Material shown:
▶

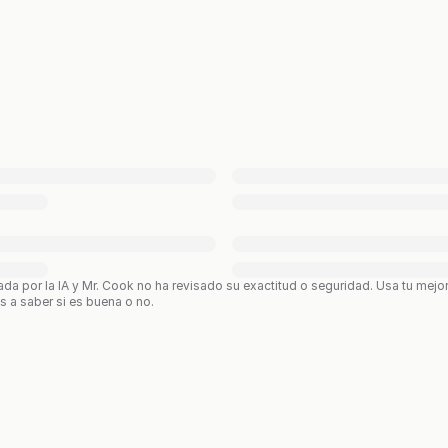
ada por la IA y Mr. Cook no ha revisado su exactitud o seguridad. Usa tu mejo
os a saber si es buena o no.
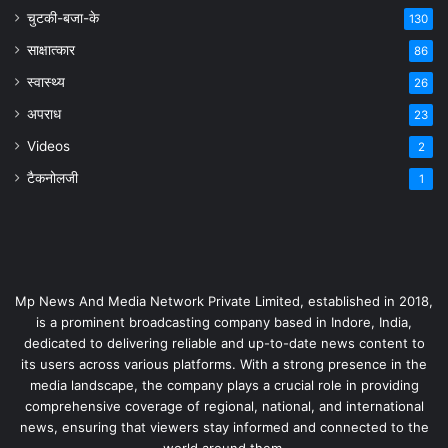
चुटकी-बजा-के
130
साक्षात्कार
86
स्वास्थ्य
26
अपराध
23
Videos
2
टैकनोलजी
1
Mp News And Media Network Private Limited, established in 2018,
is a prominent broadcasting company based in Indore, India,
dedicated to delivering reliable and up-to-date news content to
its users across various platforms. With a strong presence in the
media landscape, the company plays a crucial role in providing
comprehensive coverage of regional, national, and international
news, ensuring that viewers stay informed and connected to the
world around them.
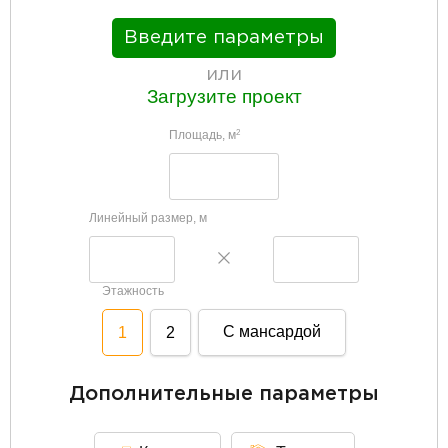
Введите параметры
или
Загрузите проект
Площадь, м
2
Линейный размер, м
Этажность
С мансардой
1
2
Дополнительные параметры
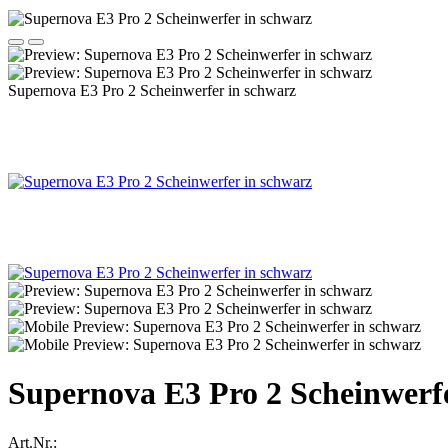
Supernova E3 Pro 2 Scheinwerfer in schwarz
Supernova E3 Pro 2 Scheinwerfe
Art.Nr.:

◀

What is being asked:
Only the lines from the one with "Линейный размер, м" through the final line of the entries belong in the answer, set down exactly, with both ends included and no pictures.

Output below:
Линейный размер, м
Этажность
С мансардой
1
2
Дополнительные параметры
Supernova E3 Pro 2 Scheinwerfer in schwarz
Supernova E3 Pro 2 Scheinwerfe
Art.Nr.:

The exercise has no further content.